Bruce Nauman (at the Guggenheim and the Whitney), whose Dadaistic wit seems a far cry from the earnestness of a Novalis or Shelley, is nevertheless related to this Romantic tendency to temporalize plastic art because he constantly uses the most impermanent of all artistic mediums, the self. The author of Portrait of the Artist as a Young Man would have been amused by the conception of Nauman’s photograph, Self-Portrait as Fountain, in which water spurts from the artist’s mouth. From Hand to Mouth, a sculpture cast from Nauman’s own body, is not only a comic device of misapplication (an idiomatic expression taken literally to determine the work’s image) but also an indication, like his neon sculpture of his own signature distorted, that the self or consciousness of the artist is still a subject able to sustain a variety of inventions.

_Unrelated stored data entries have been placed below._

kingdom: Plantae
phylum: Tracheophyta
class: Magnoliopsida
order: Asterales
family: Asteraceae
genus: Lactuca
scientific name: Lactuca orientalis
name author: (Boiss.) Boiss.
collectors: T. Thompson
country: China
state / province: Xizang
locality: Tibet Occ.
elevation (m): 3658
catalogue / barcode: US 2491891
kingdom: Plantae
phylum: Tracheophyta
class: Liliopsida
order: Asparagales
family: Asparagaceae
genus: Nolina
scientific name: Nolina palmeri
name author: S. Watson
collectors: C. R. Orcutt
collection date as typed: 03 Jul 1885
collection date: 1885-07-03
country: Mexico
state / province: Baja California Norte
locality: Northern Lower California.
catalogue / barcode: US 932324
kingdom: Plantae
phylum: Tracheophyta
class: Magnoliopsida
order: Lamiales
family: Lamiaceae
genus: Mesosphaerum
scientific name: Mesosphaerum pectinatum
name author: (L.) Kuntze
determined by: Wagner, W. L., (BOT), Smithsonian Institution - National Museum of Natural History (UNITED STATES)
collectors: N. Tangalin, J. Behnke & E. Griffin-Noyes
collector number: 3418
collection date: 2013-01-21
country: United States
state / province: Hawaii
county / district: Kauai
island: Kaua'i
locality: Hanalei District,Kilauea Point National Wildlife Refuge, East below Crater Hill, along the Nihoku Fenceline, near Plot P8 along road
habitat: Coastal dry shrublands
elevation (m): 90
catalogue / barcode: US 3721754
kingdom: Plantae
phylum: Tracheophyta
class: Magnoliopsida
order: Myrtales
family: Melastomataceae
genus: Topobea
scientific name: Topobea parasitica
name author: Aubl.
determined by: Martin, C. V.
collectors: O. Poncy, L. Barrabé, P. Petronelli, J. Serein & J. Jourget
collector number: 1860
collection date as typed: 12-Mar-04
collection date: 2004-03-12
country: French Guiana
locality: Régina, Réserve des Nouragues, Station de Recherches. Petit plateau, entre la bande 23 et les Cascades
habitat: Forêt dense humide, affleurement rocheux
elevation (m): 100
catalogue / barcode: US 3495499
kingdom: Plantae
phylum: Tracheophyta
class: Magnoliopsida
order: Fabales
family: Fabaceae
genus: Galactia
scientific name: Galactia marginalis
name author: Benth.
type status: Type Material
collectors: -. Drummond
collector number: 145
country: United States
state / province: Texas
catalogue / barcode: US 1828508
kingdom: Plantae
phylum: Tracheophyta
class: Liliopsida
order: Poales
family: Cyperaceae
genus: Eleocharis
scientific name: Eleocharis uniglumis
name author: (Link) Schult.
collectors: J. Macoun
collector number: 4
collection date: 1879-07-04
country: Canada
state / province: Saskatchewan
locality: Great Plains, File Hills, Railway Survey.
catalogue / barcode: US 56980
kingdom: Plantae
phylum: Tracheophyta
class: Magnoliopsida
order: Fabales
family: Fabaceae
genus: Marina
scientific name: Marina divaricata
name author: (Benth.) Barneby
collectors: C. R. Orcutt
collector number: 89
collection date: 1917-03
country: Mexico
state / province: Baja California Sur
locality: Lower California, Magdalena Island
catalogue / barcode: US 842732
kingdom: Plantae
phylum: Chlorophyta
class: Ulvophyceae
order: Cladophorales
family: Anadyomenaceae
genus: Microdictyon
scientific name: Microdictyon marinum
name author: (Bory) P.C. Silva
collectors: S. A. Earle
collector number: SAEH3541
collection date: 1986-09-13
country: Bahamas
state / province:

As anyone who follows any of the performing arts more than briefly understands, the artist’s own body is not an enduring material. Artists like Nauman and Robert Morris, in his box wth photograph of his nude self, begin to blur the traditional distinction between performing and producing arts; that is between, art as service and art as object. If a work of plastic art can exist as a gesture (and not just as the result of a gesture) then critics of the most recent art are right to feel threatened by the “theatricality” of temporalized work. the chief characteristic of live performance is that, after it is completed, there is nothing left to quantify. The witness is forced to examine his own impressions and thus his own psyche instead of being able to pretend to a formal objectivity. In Nauman’s self-cast, the form is as arbitrary as in Bollinger’s floor works, or as in Richard Tuttle’s wrinkled, dyed octagons of canvas (at the Whitney). Neither the irregularity of the permeation of color nor the myriads of folds and creases were put there by Tuttle (which is not say, of course, that he did not choose and so in effect create them); he even allows the factors which way is up, of which is front, and of placement on wall or floor to remain open. And, like all non-rigid work, Tuttle’s can be folded up, whereupon it resumes its condition of potential rather than actual art[.] Here, too, we find art’s existence in time stressed, as we do in any three-dimensional work which can sustain morphological variability. This is the ultimate (at least, the current ultimate) in idea of art as an “imitation of life”; not to aspire to an impossible permanence is at once audacious and humble.